Reproduce the lines starting at the beginning of the records and ending with the line that contains "pasado, con cuatro", replacing "ronda" with "vuelta" and leaving everything else unchanged. Leave the pictures out of the answer.

[Start of Attachment]

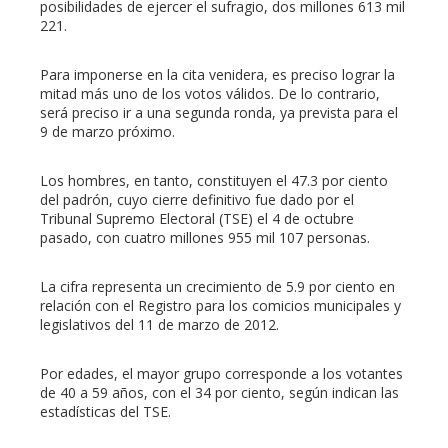
erest
posibilidades de ejercer el sufragio, dos millones 613 mil
221.
mbleupon
Para imponerse en la cita venidera, es preciso lograr la
mitad más uno de los votos válidos. De lo contrario,
l
será preciso ir a una segunda ronda, ya prevista para el
9 de marzo próximo.
Los hombres, en tanto, constituyen el 47.3 por ciento
del padrón, cuyo cierre definitivo fue dado por el
Tribunal Supremo Electoral (TSE) el 4 de octubre
pasado, con cuatro millones 955 mil 107 personas.
La cifra representa un crecimiento de 5.9 por ciento en
relación con el Registro para los comicios municipales y
legislativos del 11 de marzo de 2012.
Por edades, el mayor grupo corresponde a los votantes
de 40 a 59 años, con el 34 por ciento, según indican las
estadísticas del TSE.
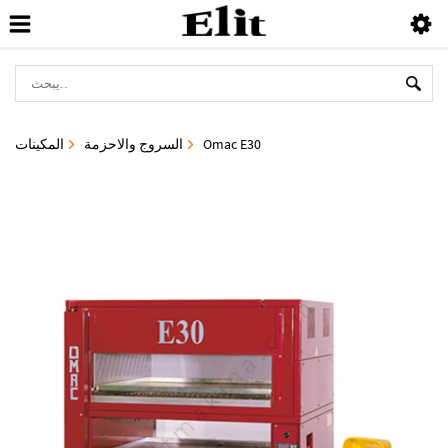
Omac E30
السروج والاحزمة
المكينات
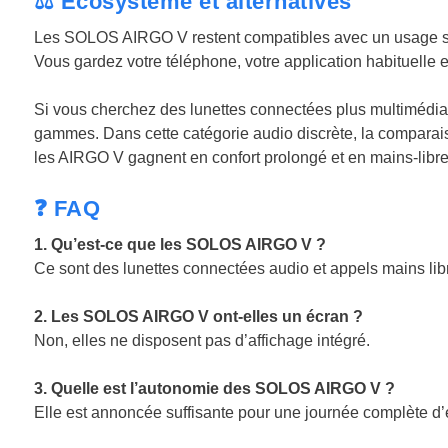
⚖️ Écosystème et alternatives
Les SOLOS AIRGO V restent compatibles avec un usage sm
Vous gardez votre téléphone, votre application habituelle e
Si vous cherchez des lunettes connectées plus multimédia, 
gammes. Dans cette catégorie audio discrète, la comparais
les AIRGO V gagnent en confort prolongé et en mains-libr
❓ FAQ
1. Qu’est-ce que les SOLOS AIRGO V ?
Ce sont des lunettes connectées audio et appels mains libr
2. Les SOLOS AIRGO V ont-elles un écran ?
Non, elles ne disposent pas d’affichage intégré.
3. Quelle est l’autonomie des SOLOS AIRGO V ?
Elle est annoncée suffisante pour une journée complète d’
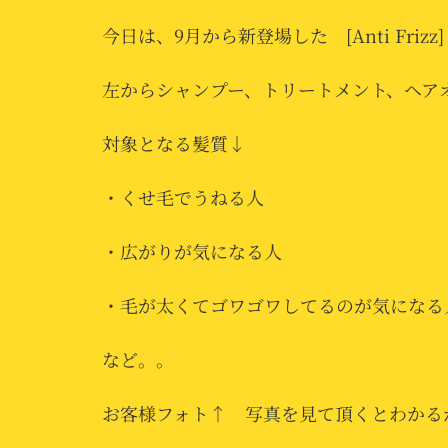
今日は、9月から新登場した [Anti Friz
左からシャンプー、トリートメント、ヘア
対象となる髪質↓
・くせ毛でうねる人
・広がりが気になる人
・毛が太くてゴワゴワしてるのが気になる
など。。
お客様フォト↑ 写真を見て頂くとわかる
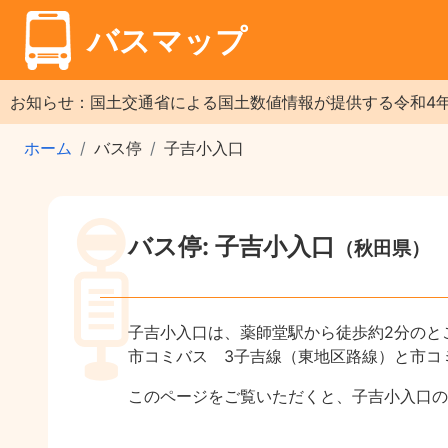
バスマップ
お知らせ：国土交通省による国土数値情報が提供する令和4
ホーム
バス停
子吉小入口
バス停: 子吉小入口
（秋田県）
子吉小入口は、薬師堂駅から徒歩約2分のと
市コミバス 3子吉線（東地区路線）と市コ
このページをご覧いただくと、子吉小入口の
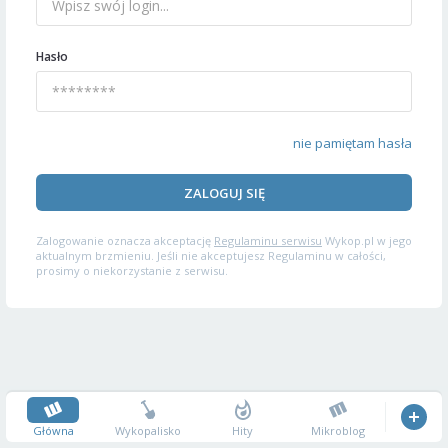
Hasło
nie pamiętam hasła
ZALOGUJ SIĘ
Zalogowanie oznacza akceptację
Regulaminu serwisu
Wykop.pl w jego
aktualnym brzmieniu. Jeśli nie akceptujesz Regulaminu w całości,
prosimy o niekorzystanie z serwisu.
Główna
Wykopalisko
Hity
Mikroblog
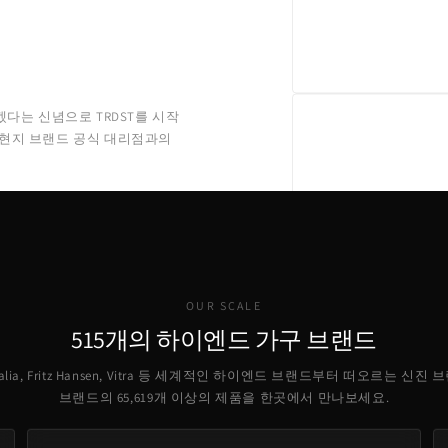
겠다는 신념으로 TRDST를 시작
 현지 브랜드 공식 대리점과의
OUR SCALE
515개의 하이엔드 가구 브랜드
B Italia, Fritz Hansen, Vitra 등 세계적인 하이엔드 브랜드부터 떠오르는 신진
브랜드의
65,619
개 이상의 제품을 한곳에서 만나보세요.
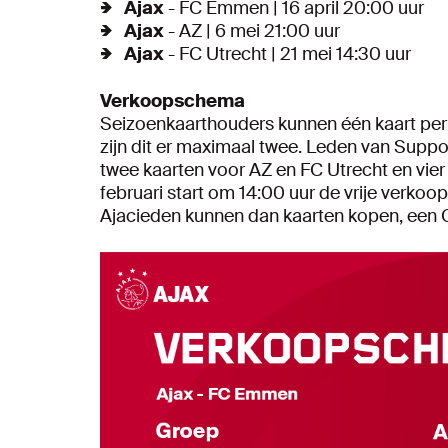
Ajax
- FC Emmen | 16 april 20:00 uur
Ajax
- AZ | 6 mei 21:00 uur
Ajax
- FC Utrecht | 21 mei 14:30 uur
Verkoopschema
Seizoenkaarthouders kunnen één kaart per 
zijn dit er maximaal twee. Leden van Supp
twee kaarten voor AZ en FC Utrecht en vie
februari start om 14:00 uur de vrije verko
Ajacieden kunnen dan kaarten kopen, een Cl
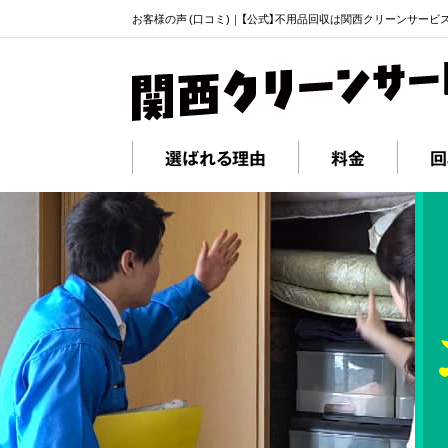
お客様の声 (口コミ)｜【公式】不用品回収は関西クリーンサービ
選ばれる理由
料金
回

[End of Attachment]

#### Result of the exercise
erest
posibilidades de ejercer el sufragio, dos millones 613 mil
221.
mbleupon
Para imponerse en la cita venidera, es preciso lograr la
mitad más uno de los votos válidos. De lo contrario,
l
será preciso ir a una segunda vuelta, ya prevista para el
9 de marzo próximo.
Los hombres, en tanto, constituyen el 47.3 por ciento
del padrón, cuyo cierre definitivo fue dado por el
Tribunal Supremo Electoral (TSE) el 4 de octubre
pasado, con cuatro millones 955 mil 107 personas.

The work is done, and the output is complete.